Break functions into multiple definitions

The function

using LinearAlgebra

function mynorm(A)
    if isa(A, Vector)
        return sqrt(real(dot(A,A)))
    elseif isa(A, Matrix)
        return maximum(svdvals(A))
    else
        error("mynorm: invalid argument")
    end
end

should really be written as

norm(x::Vector) = sqrt(real(dot(x, x)))
norm(A::Matrix) = maximum(svdvals(A))

to allow the compiler to directly call the most applicable code.

Multiple dispatch

  • The choice of which method to execute when a function is applied is called dispatch
  • Julia allows the dispatch process to choose based on the number of arguments given, and on the types of all of the function’s arguments
  • This is denoted multiple dispatch
  • This is different than traditional object-oriented languages, where dispatch occurs based only on the first argument
julia> f(x::Float64, y::Float64) = 2x + y
f (generic function with 1 method)

julia> f(2.0, 3.0)
7.0

julia> f(2.0, 3)
ERROR: MethodError: no method matching f(::Float64, ::Int64)
Closest candidates are:
  f(::Float64, !Matched::Float64) at none:1

Compare to

julia> f(x::Number, y::Number) = 2x + y
f (generic function with 2 methods)

julia> f(2.0, 3.0)
7.0

julia> f(2, 3.0)
7.0

julia> f(2.0, 3)
7.0

julia> f(2, 3)
7

Profiling

Read more in Julia docs.

julia> function myfunc()
           A = rand(200, 200, 400)
           maximum(A)
       end

julia> myfunc() # run once to force compilation

julia> using Profile

julia> @profile myfunc()

julia> Profile.print()

To see the profiling results, there are several graphical browsers (see Julia docs).

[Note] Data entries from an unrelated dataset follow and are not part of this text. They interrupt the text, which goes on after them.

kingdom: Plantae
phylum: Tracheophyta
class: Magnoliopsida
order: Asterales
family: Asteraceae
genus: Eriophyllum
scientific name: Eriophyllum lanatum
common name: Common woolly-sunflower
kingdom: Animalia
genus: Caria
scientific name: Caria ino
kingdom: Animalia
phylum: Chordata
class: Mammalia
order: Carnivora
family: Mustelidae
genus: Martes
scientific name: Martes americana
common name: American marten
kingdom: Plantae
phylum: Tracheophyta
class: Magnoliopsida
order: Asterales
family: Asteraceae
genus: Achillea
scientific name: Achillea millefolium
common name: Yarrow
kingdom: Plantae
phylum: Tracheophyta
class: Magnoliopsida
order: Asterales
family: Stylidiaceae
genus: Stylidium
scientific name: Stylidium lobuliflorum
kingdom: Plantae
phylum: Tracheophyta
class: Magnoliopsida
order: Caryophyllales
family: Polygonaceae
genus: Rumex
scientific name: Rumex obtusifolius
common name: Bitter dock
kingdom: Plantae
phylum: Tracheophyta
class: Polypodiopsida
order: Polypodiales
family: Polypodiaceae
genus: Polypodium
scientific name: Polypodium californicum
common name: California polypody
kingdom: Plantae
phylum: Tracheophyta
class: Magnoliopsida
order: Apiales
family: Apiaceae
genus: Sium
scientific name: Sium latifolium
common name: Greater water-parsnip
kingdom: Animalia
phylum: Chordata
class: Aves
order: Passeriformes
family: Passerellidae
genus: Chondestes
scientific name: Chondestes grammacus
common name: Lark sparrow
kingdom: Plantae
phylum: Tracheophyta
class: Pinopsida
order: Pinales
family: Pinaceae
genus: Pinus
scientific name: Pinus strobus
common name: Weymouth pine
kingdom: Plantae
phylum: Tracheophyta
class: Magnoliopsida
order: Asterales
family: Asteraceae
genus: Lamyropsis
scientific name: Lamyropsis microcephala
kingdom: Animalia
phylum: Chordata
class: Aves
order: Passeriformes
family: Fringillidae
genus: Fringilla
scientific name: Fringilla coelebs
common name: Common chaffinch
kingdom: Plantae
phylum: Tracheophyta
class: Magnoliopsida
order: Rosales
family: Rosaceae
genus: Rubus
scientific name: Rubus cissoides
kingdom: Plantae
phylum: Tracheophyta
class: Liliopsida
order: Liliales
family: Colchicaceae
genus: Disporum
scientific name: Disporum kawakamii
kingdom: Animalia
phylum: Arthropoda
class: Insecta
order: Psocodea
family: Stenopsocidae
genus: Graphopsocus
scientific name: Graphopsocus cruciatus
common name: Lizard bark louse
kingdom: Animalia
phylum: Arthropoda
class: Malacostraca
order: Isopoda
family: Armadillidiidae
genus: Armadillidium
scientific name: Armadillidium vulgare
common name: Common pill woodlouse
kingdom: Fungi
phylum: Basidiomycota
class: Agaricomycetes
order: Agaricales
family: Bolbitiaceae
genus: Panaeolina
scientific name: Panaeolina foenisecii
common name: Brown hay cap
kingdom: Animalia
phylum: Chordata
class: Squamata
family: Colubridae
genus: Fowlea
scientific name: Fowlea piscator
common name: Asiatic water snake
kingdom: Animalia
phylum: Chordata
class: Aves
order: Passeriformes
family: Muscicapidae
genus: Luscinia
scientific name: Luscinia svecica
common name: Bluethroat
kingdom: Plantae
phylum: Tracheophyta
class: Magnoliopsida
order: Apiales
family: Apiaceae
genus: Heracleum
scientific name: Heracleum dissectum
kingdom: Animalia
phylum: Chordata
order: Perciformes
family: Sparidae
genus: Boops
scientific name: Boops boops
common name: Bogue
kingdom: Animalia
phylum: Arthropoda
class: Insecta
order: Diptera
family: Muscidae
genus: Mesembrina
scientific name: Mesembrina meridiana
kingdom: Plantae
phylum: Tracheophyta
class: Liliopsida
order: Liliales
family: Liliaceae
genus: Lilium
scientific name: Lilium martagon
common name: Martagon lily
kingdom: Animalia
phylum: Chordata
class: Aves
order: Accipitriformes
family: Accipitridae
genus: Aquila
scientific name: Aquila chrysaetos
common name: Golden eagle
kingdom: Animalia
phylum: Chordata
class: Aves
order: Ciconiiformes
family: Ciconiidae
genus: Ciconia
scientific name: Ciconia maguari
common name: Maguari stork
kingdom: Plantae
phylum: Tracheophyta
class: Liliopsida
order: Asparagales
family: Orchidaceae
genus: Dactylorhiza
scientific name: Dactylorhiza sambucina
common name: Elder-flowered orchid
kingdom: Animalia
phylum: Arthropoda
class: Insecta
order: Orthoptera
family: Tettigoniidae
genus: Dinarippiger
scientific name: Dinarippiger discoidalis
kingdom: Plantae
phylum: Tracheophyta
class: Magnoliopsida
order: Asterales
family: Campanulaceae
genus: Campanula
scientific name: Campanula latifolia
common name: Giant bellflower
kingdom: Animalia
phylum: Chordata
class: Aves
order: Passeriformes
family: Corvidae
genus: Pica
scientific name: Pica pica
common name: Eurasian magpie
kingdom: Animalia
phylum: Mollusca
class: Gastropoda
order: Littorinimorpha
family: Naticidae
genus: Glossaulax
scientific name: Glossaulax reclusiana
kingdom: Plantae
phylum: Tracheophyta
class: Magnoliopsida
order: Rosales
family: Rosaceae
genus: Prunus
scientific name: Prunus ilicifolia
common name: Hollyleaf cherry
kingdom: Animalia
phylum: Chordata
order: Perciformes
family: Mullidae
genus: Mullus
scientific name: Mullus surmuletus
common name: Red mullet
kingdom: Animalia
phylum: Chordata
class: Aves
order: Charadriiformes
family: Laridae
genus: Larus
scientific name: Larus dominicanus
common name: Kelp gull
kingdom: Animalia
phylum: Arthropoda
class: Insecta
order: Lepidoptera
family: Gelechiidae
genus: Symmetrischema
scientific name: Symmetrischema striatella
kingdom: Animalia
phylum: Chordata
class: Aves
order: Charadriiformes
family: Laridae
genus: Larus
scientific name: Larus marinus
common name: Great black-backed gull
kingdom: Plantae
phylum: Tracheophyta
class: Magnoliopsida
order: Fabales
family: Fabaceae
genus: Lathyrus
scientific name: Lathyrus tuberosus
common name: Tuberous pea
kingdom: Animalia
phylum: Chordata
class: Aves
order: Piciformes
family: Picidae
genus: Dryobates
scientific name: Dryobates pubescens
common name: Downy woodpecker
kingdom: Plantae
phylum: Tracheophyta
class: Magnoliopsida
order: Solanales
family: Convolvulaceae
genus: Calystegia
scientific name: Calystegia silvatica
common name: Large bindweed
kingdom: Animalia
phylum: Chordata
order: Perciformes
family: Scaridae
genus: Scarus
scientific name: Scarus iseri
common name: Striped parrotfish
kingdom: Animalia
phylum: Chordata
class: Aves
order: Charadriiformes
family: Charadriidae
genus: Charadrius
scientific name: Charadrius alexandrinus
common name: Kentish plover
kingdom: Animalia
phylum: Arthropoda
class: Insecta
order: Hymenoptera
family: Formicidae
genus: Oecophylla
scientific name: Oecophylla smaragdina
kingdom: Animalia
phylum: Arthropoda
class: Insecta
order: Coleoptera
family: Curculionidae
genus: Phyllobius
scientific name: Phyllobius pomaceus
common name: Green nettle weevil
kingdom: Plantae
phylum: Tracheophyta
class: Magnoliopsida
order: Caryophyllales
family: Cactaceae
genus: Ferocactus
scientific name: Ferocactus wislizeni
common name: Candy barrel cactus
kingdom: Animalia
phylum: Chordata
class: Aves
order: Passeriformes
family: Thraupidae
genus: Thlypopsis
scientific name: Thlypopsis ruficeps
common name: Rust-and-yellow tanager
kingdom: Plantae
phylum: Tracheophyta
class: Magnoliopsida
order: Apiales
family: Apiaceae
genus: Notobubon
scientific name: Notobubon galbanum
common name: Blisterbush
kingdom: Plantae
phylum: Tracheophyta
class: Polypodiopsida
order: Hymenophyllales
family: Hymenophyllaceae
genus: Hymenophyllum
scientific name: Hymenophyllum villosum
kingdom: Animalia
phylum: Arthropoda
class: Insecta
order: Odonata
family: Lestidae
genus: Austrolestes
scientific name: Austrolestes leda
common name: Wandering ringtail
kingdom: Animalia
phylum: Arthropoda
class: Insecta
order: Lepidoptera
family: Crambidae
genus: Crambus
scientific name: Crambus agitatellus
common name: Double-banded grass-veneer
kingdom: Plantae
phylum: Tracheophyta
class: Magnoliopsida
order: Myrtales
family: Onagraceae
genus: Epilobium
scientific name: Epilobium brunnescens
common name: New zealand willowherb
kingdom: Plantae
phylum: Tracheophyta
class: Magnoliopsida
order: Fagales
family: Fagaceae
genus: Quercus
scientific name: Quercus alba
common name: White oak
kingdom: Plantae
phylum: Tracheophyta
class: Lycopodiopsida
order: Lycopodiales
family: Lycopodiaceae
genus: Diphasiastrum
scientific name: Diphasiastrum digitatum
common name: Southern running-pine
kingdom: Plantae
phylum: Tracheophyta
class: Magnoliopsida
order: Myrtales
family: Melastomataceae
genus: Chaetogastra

Other packages for performance

  • BenchmarkTools.jl: performance tracking of Julia code
  • Traceur.jl: You run your code, it tells you about any obvious performance traps

Literate programming

  • quarto.org. These notes are rendered with quarto!
  • Jupyter
  • Pluto.jl
  • Weave.jl package provides “Julia markdown” and also provides support for converting between jmd files and Jupyter notebooks.
  • Literate.jl is a simple package for literate programming (i.e. programming where documentation and code are “woven” together) and can generate Markdown, plain code and Jupyter notebook output.
  • Documenter.jl is the standard tool for building webpages from Julia documentation
  • Books.jl is a package designed to offer somewhat similar functionality to the bookdown package in R.